TEXT PASSAGE
§

Impressive as Becker’s insights are, they are very bleak and they don’t offer humanity any constructive way out the denial of death except, perhaps, a heavy dose of Stoicism. Most humans find this cold comfort at best and an impossible prescription at worst. Might as well join Jean-Paul Sartre in a life of existential despair.

Richard Beck brings Christian theology and spirituality to Becker’s insights which brings us into a whole new ball game. To begin with, he notes the importance the Eastern Orthodox Churches give to Death, rather than Sin being the prime enemy that Jesus must destroy. He adds depth to the slavery to “heroism” by comparing it to the “principalities and powers” of the world denounced by St. Paul. Beck then uses the social and anthropological thought of Walter Wink and William Stringfellow (who deserves to be much more remembered than he seems to be) to help us see the strength of social forces that pull us into a “heroic” mode. Much more important, Beck shows how an eccentric life can pull us out of this death anxiety so as to live a healthy, loving life. Beck is not talking about being somebody’s eccentric uncle; he is talking about living a life centered outside the self. He uses Arthur McGill as a resource for understanding how love and concern for others benefits the one doing the loving by pulling us out of ourselves. Jesus, of course, is the perfect example of eccentric living. Jesus was positioned fully out of himself out of concern for others and also his grounding in his heavenly Father. That is why, although he feared the painful death to come in Gethsemane, he had the courage to endure it. Lest one be overly daunted by the extent of Jesus’ self-sacrifice and that of people like Teresa of Calcutta, Beck also shows how important small sacrifices on a daily basis are for eccentric living. These are within reach of everybody. The “little way” of Thérèse of Lisieux is are stirring and practical example. For Thérèse, eccentric living can be as simple as pushing a wheelchair of an elderly sister who complains bitterly over every bump on the way. It is such eccentric living that leads to Jesus’s resurrected life which we are all invited to share.

§

SUPPLIED INFORMATION

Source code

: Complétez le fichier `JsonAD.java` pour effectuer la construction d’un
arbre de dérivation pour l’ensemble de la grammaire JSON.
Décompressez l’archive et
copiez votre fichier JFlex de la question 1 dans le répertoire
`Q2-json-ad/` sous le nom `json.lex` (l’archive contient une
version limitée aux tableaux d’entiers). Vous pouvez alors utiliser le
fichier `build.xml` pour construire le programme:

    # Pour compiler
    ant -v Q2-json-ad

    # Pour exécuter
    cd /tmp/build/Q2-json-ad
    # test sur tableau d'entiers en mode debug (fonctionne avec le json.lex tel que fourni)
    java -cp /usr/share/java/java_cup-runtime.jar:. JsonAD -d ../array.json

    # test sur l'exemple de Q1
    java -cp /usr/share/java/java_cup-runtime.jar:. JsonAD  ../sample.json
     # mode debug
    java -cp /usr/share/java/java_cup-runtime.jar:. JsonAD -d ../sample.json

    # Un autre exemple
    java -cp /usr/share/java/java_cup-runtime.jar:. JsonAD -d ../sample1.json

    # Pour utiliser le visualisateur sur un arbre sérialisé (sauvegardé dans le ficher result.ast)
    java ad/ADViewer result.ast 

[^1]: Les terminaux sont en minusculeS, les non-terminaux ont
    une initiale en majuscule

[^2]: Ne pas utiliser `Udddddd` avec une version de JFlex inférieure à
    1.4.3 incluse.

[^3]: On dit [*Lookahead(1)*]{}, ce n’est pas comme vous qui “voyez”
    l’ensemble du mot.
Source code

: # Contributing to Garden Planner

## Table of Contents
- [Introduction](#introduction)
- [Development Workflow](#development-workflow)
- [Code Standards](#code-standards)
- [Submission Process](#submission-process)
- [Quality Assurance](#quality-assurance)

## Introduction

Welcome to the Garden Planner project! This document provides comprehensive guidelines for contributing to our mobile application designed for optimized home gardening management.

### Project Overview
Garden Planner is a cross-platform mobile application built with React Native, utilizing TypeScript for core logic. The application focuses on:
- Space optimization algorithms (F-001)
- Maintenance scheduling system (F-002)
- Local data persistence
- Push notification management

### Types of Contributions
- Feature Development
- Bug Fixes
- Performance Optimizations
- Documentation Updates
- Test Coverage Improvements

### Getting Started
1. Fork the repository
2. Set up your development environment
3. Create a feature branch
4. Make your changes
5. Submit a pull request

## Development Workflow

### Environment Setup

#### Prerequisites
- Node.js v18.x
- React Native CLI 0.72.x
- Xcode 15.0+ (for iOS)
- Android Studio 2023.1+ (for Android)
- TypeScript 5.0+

§

WHAT TO DO
1. For each statement, say whether it agrees with the passage on eccentric living, and quote the words that decide it.
(a) Beck notes that the Eastern Orthodox Churches treat Sin, rather than Death, as the prime enemy Jesus must destroy.
(b) Beck draws on Arthur McGill to explain how loving others benefits the one who loves.
(c) Small daily sacrifices are described as within reach of everybody.
2. List every person named in the passage on eccentric living other than Becker, Beck, and Jesus.
3. In the passage on eccentric living, what simple act is given as an example of eccentric living for Thérèse?
The listing has no connection to the passage on eccentric living.

EXERCISE RESPONSES
1.
(a) No: "he notes the importance the Eastern Orthodox Churches give to Death, rather than Sin being the prime enemy that Jesus must destroy"
(b) Yes: "He uses Arthur McGill as a resource for understanding how love and concern for others benefits the one doing the loving by pulling us out of ourselves."
(c) Yes: "These are within reach of everybody."

2. Jean-Paul Sartre, St. Paul, Walter Wink, William Stringfellow, Arthur McGill, Teresa of Calcutta, Thérèse of Lisieux

3. Pushing the wheelchair of an elderly sister who complains bitterly over every bump on the way.